• What you need to do: Restate the records that follow word for word. Omit the images.

• Source information:

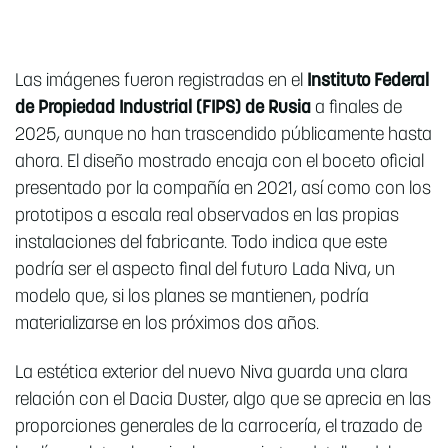
Las imágenes fueron registradas en el
Instituto Federal
de Propiedad Industrial (FIPS) de Rusia
a finales de
2025, aunque no han trascendido públicamente hasta
ahora. El diseño mostrado encaja con el boceto oficial
presentado por la compañía en 2021, así como con los
prototipos a escala real observados en las propias
instalaciones del fabricante. Todo indica que este
podría ser el aspecto final del futuro Lada Niva, un
modelo que, si los planes se mantienen, podría
materializarse en los próximos dos años.
La estética exterior del nuevo Niva guarda una clara
relación con el Dacia Duster, algo que se aprecia en las
proporciones generales de la carrocería, el trazado de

• The answer:
Las imágenes fueron registradas en el
Instituto Federal
de Propiedad Industrial (FIPS) de Rusia
a finales de
2025, aunque no han trascendido públicamente hasta
ahora. El diseño mostrado encaja con el boceto oficial
presentado por la compañía en 2021, así como con los
prototipos a escala real observados en las propias
instalaciones del fabricante. Todo indica que este
podría ser el aspecto final del futuro Lada Niva, un
modelo que, si los planes se mantienen, podría
materializarse en los próximos dos años.
La estética exterior del nuevo Niva guarda una clara
relación con el Dacia Duster, algo que se aprecia en las
proporciones generales de la carrocería, el trazado de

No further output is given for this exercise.